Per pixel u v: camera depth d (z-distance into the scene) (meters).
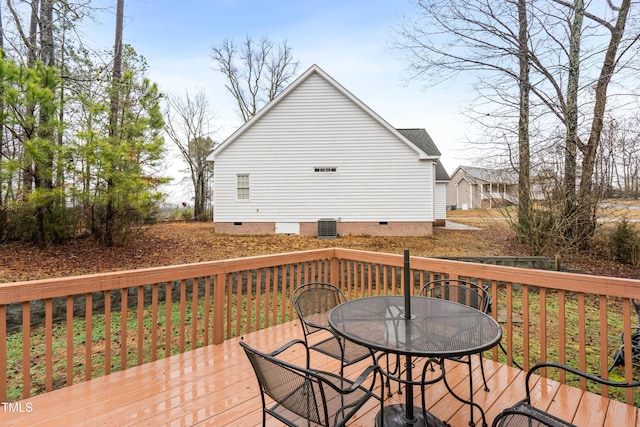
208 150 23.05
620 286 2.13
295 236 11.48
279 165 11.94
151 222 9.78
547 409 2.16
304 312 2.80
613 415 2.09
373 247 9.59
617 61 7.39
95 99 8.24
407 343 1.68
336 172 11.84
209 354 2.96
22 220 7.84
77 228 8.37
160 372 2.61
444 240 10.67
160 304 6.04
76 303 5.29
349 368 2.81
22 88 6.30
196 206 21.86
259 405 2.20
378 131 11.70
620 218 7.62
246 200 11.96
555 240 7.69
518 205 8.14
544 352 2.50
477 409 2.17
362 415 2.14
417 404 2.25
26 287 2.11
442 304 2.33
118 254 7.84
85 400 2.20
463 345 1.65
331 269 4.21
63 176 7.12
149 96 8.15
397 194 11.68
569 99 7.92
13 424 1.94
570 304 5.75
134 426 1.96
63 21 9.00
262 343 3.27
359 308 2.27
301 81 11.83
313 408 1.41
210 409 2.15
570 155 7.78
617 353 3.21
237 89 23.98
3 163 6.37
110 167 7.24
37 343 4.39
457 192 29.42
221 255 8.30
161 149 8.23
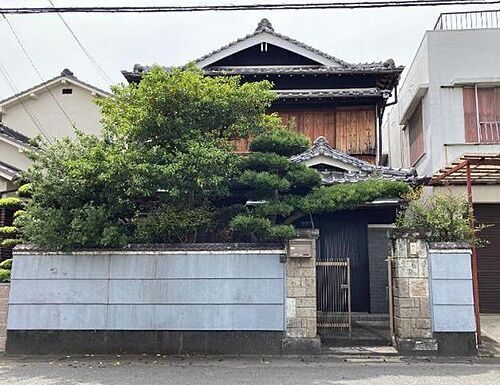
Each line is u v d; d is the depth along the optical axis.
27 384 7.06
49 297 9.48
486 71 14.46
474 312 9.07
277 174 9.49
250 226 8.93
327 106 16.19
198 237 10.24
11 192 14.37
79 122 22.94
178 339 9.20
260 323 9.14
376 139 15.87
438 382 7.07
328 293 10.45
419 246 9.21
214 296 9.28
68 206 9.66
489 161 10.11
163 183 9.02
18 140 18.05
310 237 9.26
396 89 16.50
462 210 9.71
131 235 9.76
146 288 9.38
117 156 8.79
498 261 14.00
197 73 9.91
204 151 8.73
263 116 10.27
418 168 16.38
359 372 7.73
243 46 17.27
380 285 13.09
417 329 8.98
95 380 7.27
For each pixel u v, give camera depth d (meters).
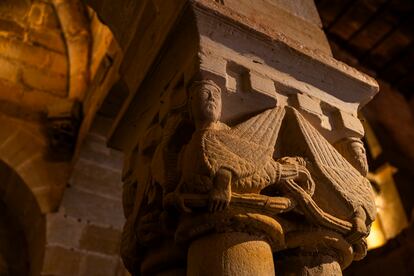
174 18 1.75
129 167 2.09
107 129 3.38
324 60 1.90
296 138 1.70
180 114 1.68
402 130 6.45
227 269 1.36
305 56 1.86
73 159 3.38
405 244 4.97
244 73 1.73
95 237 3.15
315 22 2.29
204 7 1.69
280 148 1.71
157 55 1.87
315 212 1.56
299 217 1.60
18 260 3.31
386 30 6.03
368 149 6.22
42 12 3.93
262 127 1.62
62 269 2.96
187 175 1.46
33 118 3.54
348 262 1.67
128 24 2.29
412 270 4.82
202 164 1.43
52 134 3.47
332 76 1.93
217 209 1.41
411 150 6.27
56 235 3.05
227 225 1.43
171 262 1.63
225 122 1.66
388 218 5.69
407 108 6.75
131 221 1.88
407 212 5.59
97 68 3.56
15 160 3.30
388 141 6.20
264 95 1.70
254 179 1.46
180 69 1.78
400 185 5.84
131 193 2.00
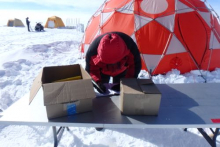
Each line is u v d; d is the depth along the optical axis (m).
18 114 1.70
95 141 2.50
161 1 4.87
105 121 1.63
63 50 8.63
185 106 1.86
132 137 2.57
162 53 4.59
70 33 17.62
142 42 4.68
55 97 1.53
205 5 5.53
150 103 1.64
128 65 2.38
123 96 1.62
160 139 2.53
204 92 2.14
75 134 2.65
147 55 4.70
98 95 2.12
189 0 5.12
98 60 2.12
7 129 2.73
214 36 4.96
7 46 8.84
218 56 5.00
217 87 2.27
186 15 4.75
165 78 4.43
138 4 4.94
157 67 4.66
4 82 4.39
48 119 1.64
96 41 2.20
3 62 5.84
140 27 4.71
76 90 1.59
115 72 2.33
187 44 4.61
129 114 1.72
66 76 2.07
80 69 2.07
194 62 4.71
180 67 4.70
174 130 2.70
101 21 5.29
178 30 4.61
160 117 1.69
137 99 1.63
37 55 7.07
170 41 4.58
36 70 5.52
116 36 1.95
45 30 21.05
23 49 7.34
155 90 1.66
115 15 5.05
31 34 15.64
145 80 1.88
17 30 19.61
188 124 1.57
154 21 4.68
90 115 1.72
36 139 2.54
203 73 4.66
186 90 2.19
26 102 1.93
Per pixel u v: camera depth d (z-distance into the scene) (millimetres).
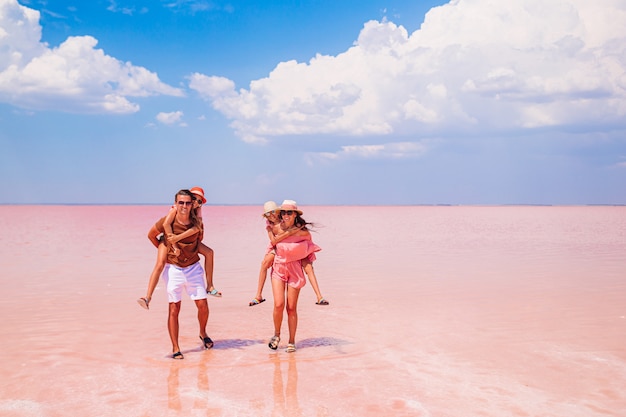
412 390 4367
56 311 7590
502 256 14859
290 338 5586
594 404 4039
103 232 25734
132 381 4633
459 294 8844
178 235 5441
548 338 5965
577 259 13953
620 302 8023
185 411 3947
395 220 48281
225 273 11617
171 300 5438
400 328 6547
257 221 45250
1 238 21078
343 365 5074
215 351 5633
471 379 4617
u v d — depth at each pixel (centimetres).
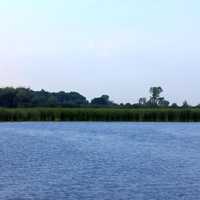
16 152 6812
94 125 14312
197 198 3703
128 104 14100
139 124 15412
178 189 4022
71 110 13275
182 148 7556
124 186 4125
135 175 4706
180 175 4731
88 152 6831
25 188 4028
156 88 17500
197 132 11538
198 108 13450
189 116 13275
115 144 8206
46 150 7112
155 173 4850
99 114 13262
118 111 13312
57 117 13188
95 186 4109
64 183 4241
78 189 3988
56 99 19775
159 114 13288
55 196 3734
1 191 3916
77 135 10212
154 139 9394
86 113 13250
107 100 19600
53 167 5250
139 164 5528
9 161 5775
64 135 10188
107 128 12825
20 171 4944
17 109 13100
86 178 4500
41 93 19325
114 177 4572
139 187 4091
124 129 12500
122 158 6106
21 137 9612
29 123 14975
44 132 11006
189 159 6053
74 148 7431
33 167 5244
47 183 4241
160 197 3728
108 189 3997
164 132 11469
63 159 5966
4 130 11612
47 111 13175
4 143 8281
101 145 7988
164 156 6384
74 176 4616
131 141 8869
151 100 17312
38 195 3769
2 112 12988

::::

Activity
Reproduce verbatim, and only, the lines starting at the one that contains "257 221 45250" and ending with the final line of the records; leave out the pictures.

Answer box
257 221 45250
1 238 21078
343 365 5074
215 351 5633
471 379 4617
u v d — depth at each pixel (centimetres).
16 152 6812
94 125 14312
197 198 3703
128 104 14100
139 124 15412
178 189 4022
71 110 13275
182 148 7556
124 186 4125
135 175 4706
180 175 4731
88 152 6831
25 188 4028
156 88 17500
197 132 11538
198 108 13450
189 116 13275
115 144 8206
46 150 7112
155 173 4850
99 114 13262
118 111 13312
57 117 13188
95 186 4109
64 183 4241
78 189 3988
56 99 19775
159 114 13288
55 196 3734
1 191 3916
77 135 10212
154 139 9394
86 113 13250
107 100 19600
53 167 5250
139 164 5528
9 161 5775
64 135 10188
107 128 12825
20 171 4944
17 109 13100
86 178 4500
41 93 19325
114 177 4572
139 187 4091
124 129 12500
122 158 6106
21 137 9612
29 123 14975
44 132 11006
189 159 6053
74 148 7431
33 167 5244
47 183 4241
160 197 3728
108 189 3997
164 132 11469
63 159 5966
4 130 11612
47 111 13175
4 143 8281
101 145 7988
164 156 6384
74 176 4616
131 141 8869
151 100 17312
38 195 3769
2 112 12988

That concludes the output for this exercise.